- _Data supplied_:
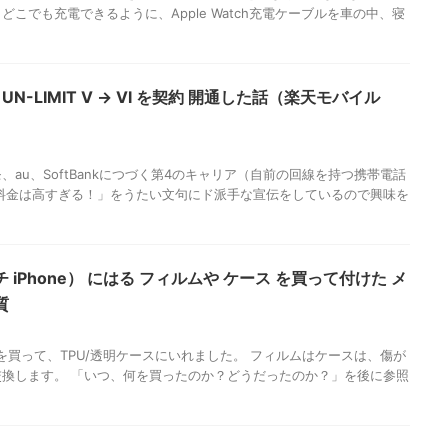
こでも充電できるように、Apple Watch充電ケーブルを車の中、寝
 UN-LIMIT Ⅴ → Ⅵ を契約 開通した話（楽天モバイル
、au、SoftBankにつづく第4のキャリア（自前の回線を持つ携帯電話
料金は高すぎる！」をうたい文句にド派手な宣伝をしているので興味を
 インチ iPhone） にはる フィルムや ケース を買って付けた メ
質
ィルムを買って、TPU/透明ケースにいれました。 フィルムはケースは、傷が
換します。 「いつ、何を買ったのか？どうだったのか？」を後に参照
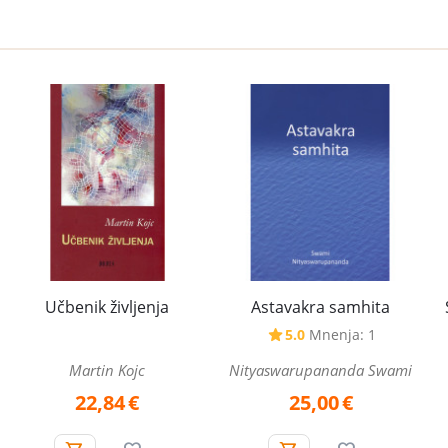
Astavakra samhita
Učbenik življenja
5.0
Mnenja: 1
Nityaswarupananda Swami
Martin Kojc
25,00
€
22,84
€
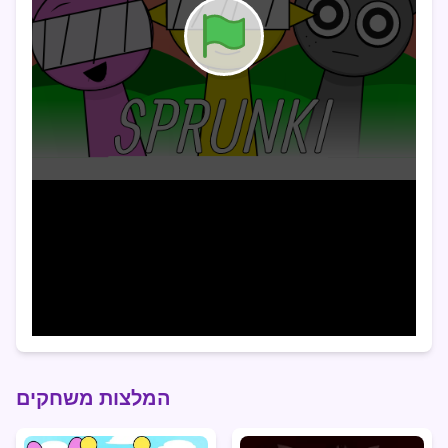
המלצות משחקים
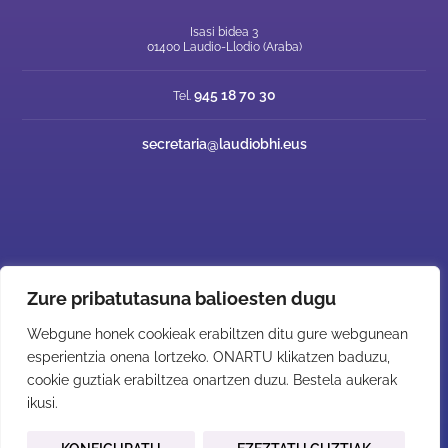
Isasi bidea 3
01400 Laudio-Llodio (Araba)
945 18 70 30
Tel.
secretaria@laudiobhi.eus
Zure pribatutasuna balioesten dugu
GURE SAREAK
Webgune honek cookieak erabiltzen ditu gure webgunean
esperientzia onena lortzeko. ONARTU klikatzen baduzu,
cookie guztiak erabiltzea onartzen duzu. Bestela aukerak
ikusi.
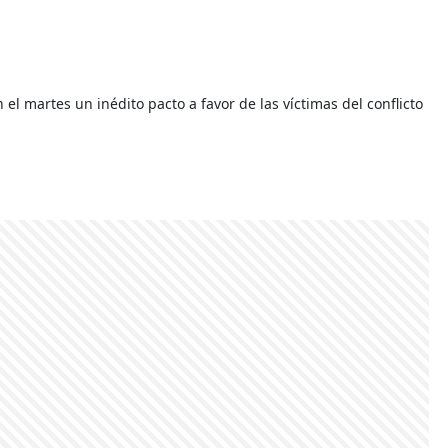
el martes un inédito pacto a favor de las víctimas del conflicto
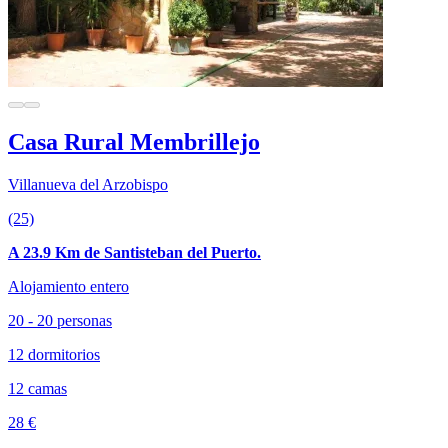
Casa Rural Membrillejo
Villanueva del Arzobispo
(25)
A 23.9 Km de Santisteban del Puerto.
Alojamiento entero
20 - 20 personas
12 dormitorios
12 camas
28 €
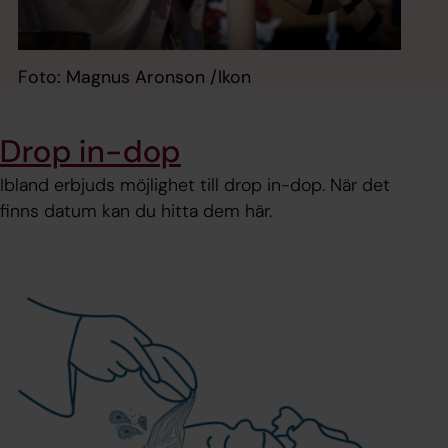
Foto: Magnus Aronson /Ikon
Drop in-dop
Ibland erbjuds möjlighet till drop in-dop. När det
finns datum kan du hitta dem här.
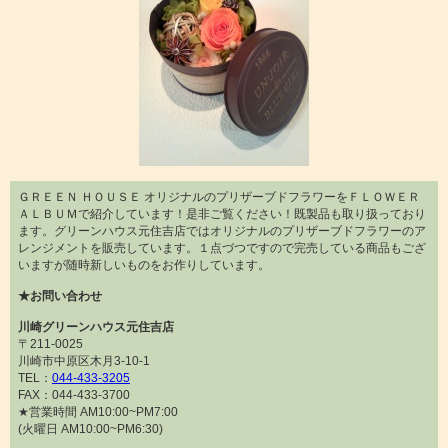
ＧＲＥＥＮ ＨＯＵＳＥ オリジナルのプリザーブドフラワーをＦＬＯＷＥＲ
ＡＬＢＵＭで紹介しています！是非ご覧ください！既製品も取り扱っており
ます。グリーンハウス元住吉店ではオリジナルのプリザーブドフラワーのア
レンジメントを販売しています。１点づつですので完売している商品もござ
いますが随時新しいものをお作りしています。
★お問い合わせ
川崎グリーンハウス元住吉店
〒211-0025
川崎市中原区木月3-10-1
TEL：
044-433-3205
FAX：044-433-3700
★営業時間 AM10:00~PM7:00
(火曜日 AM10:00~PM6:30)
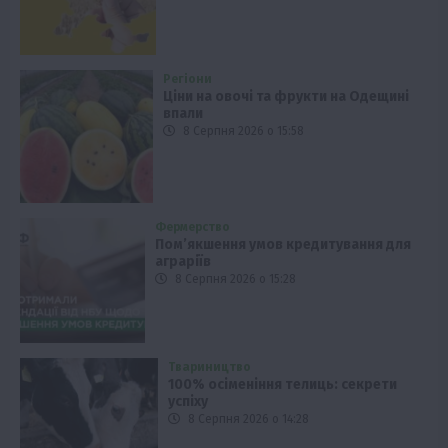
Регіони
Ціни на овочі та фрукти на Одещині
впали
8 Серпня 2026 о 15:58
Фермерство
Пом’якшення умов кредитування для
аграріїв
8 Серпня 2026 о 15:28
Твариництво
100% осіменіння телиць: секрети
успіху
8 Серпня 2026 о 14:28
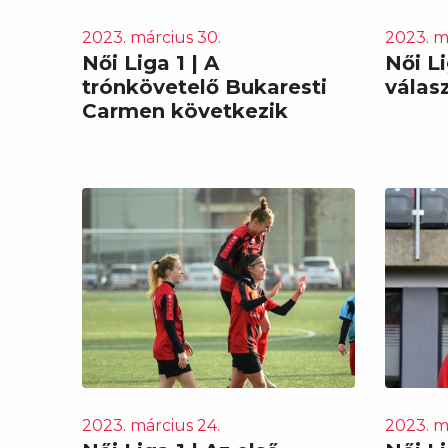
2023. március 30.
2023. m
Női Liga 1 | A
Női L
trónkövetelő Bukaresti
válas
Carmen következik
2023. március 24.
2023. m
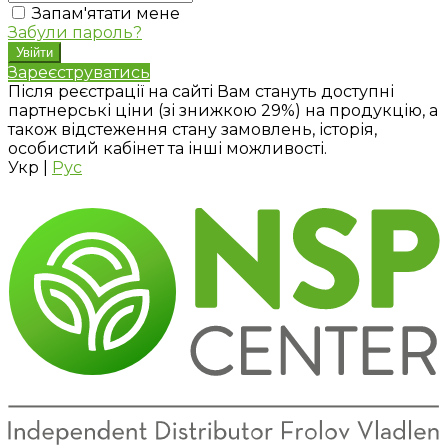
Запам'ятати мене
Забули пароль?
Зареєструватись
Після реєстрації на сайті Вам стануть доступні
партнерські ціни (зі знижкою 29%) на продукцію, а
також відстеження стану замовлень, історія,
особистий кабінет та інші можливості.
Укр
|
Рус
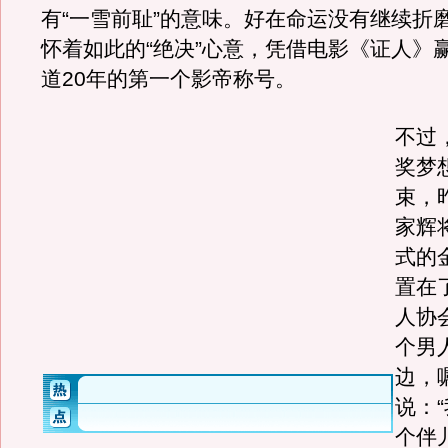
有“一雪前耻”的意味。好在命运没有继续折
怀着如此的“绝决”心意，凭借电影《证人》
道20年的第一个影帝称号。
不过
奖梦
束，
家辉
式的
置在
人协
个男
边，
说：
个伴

- _Problem description_: Whenever you reach a picture, pass over it; print all the other material exactly.

- _Solution for this task_:
こでも充電できるように、Apple Watch充電ケーブルを車の中、寝
 UN-LIMIT Ⅴ → Ⅵ を契約 開通した話（楽天モバイル
、au、SoftBankにつづく第4のキャリア（自前の回線を持つ携帯電話
料金は高すぎる！」をうたい文句にド派手な宣伝をしているので興味を
 インチ iPhone） にはる フィルムや ケース を買って付けた メ
質
ィルムを買って、TPU/透明ケースにいれました。 フィルムはケースは、傷が
換します。 「いつ、何を買ったのか？どうだったのか？」を後に参照
Astavakra samhita
Učbenik življenja
5.0
Mnenja: 1
Nityaswarupananda Swami
Martin Kojc
25,00
€
22,84
€
המלצות משחקים
Isasi bidea 3
01400 Laudio-Llodio (Araba)
945 18 70 30
Tel.
secretaria@laudiobhi.eus
Zure pribatutasuna balioesten dugu
GURE SAREAK
Webgune honek cookieak erabiltzen ditu gure webgunean
esperientzia onena lortzeko. ONARTU klikatzen baduzu,
cookie guztiak erabiltzea onartzen duzu. Bestela aukerak
ikusi.
el martes un inédito pacto a favor de las víctimas del conflicto
Casa Rural Membrillejo
Villanueva del Arzobispo
(25)
A 23.9 Km de Santisteban del Puerto.
Alojamiento entero
20 - 20 personas
12 dormitorios
12 camas
28 €
Foto: Magnus Aronson /Ikon
Drop in-dop
Ibland erbjuds möjlighet till drop in-dop. När det
finns datum kan du hitta dem här.
ＧＲＥＥＮ ＨＯＵＳＥ オリジナルのプリザーブドフラワーをＦＬＯＷＥＲ
ＡＬＢＵＭで紹介しています！是非ご覧ください！既製品も取り扱っており
ます。グリーンハウス元住吉店ではオリジナルのプリザーブドフラワーのア
レンジメントを販売しています。１点づつですので完売している商品もござ
いますが随時新しいものをお作りしています。
★お問い合わせ
川崎グリーンハウス元住吉店
〒211-0025
川崎市中原区木月3-10-1
TEL：
044-433-3205
FAX：044-433-3700
★営業時間 AM10:00~PM7:00
(火曜日 AM10:00~PM6:30)
Регіони
Ціни на овочі та фрукти на Одещині
впали
8 Серпня 2026 о 15:58
Фермерство
Пом’якшення умов кредитування для
аграріїв
8 Серпня 2026 о 15:28
Твариництво
100% осіменіння телиць: секрети
успіху
8 Серпня 2026 о 14:28
2023. március 30.
2023. m
Női Liga 1 | A
Női L
trónkövetelő Bukaresti
válas
Carmen következik
2023. március 24.
2023. m
Запам'ятати мене
Забули пароль?
Зареєструватись
Після реєстрації на сайті Вам стануть доступні
партнерські ціни (зі знижкою 29%) на продукцію, а
також відстеження стану замовлень, історія,
особистий кабінет та інші можливості.
Укр
|
Рус
有“一雪前耻”的意味。好在命运没有继续折
怀着如此的“绝决”心意，凭借电影《证人》
道20年的第一个影帝称号。
不过
奖梦
束，
家辉
式的
置在
人协
个男
边，
说：
个伴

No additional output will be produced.